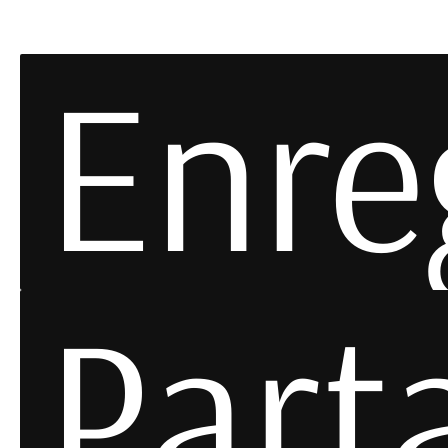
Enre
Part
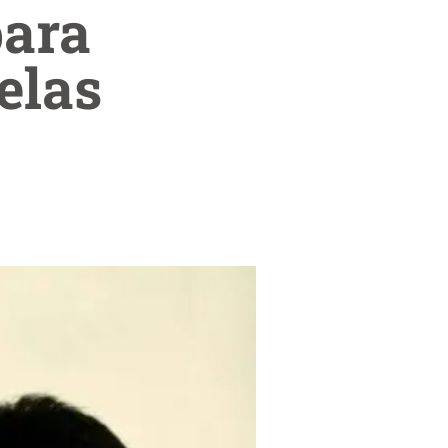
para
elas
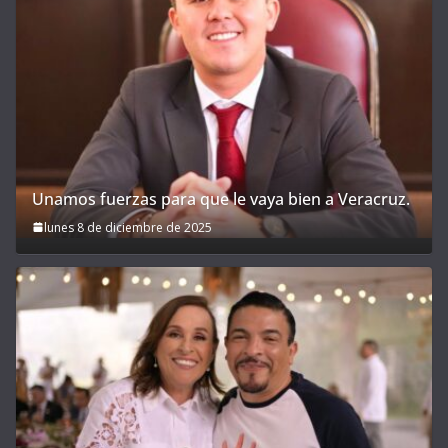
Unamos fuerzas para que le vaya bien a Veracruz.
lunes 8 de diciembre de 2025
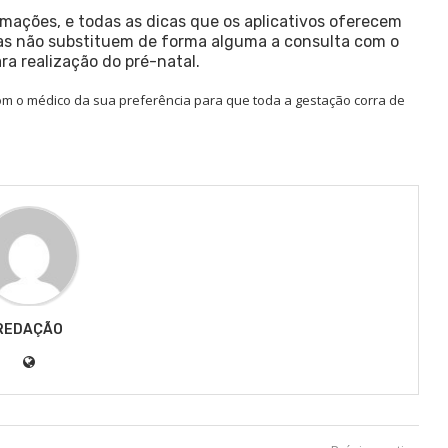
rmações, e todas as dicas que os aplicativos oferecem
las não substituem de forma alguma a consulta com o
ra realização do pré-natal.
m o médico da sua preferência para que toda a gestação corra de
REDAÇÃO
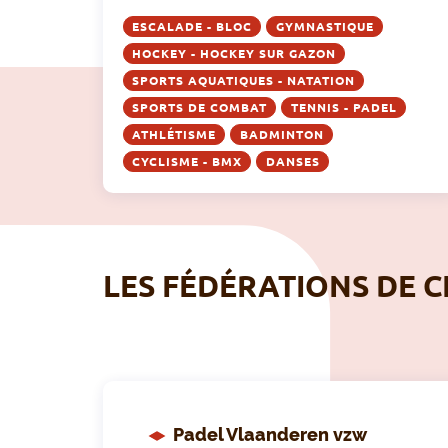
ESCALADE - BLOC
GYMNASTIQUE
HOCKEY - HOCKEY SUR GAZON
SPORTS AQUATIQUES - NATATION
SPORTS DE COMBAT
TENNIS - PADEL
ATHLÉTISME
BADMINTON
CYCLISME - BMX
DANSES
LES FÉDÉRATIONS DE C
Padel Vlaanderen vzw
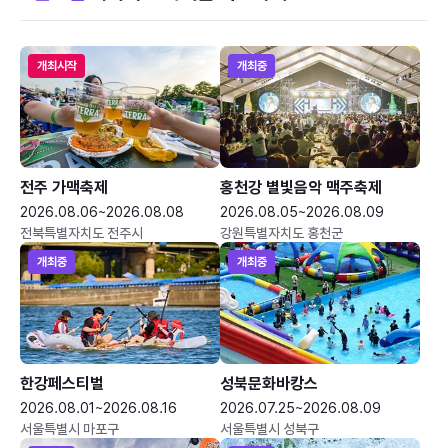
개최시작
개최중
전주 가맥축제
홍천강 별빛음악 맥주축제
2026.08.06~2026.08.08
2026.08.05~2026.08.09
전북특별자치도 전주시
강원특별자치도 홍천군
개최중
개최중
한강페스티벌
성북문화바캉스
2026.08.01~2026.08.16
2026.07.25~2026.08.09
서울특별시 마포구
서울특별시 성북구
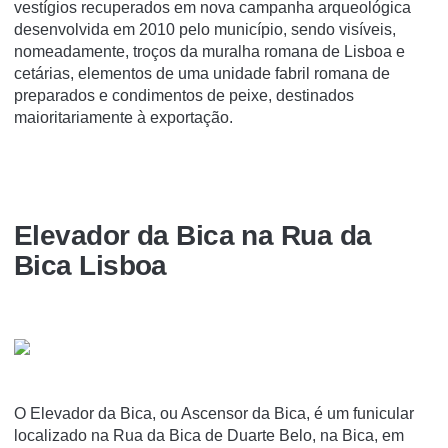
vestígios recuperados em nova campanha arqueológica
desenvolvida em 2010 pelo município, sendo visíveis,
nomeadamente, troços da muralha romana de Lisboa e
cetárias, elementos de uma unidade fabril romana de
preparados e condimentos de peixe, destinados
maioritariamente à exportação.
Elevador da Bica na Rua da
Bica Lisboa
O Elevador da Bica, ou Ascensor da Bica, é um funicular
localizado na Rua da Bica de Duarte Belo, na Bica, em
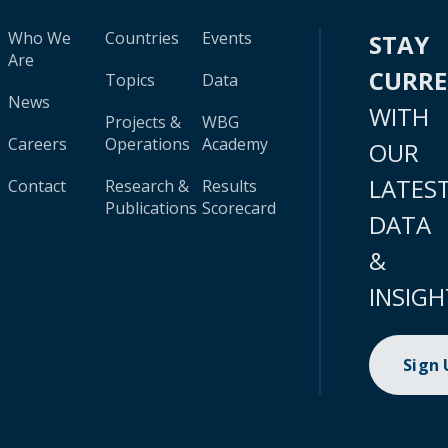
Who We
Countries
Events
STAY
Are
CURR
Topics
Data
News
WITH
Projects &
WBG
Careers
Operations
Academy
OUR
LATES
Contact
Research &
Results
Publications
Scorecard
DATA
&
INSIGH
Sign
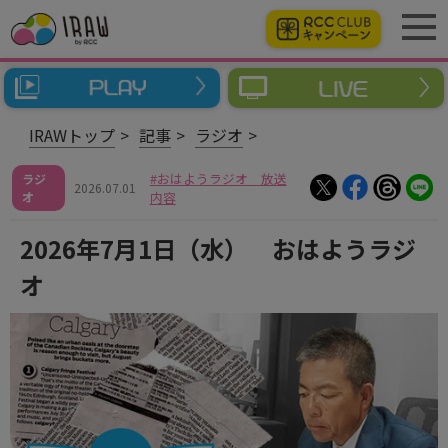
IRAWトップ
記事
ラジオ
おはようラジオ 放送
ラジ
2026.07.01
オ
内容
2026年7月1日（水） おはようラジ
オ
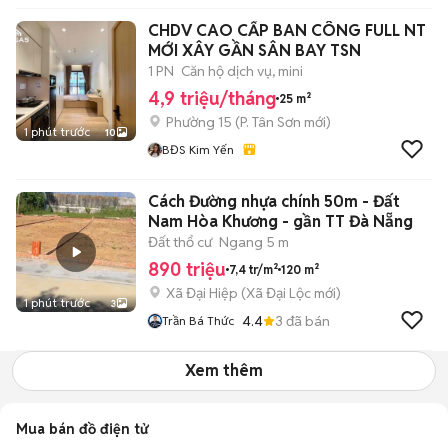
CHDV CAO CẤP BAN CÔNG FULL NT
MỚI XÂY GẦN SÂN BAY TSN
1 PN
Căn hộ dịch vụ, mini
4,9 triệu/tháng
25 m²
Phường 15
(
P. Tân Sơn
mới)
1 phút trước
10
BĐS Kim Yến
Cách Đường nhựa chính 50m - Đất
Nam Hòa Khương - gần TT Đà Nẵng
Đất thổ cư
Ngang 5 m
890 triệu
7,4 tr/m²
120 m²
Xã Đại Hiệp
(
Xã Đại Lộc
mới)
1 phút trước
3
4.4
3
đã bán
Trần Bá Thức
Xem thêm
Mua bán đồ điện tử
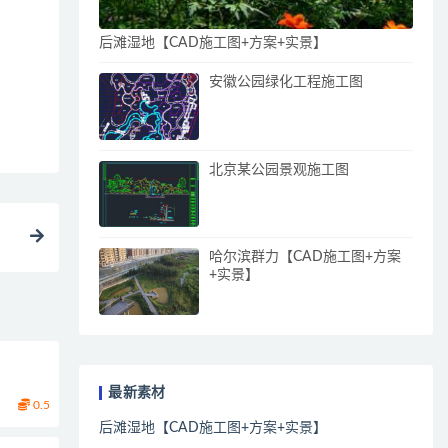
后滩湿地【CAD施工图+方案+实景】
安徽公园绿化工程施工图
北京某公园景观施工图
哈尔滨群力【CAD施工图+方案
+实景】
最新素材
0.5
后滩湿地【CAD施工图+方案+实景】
* * *
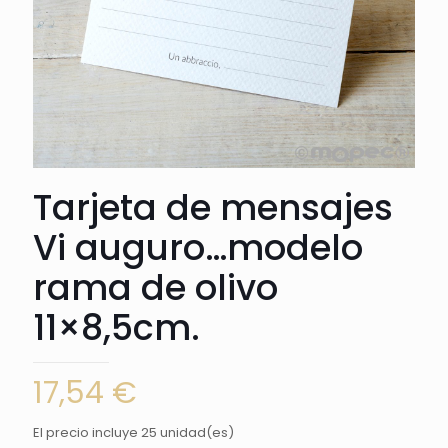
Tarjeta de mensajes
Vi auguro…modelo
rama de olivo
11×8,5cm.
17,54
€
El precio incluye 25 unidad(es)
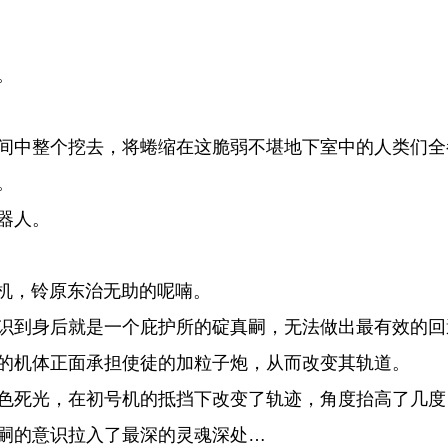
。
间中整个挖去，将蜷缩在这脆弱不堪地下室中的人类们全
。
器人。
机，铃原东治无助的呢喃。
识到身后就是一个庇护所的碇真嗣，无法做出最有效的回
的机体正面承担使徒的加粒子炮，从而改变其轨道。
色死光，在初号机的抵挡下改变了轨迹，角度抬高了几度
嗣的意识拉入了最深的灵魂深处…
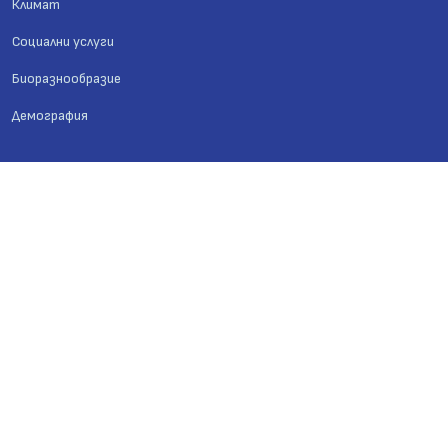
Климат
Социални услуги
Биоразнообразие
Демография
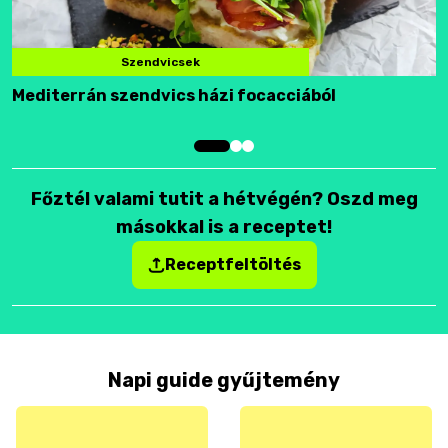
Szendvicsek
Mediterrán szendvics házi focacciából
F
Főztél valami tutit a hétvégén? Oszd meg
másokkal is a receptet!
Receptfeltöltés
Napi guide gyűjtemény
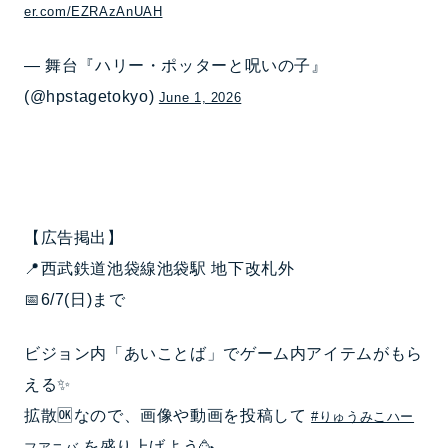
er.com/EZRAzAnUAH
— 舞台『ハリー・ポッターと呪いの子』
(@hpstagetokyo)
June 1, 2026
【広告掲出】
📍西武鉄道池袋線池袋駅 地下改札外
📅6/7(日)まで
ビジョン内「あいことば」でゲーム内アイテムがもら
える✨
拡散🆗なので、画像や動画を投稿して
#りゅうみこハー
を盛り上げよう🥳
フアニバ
* * *
> Work instructions
Looking at the data above, show all lines where the word "Lisboa" occurs.

> Answer to the problem
nomeadamente, troços da muralha romana de Lisboa e
Bica Lisboa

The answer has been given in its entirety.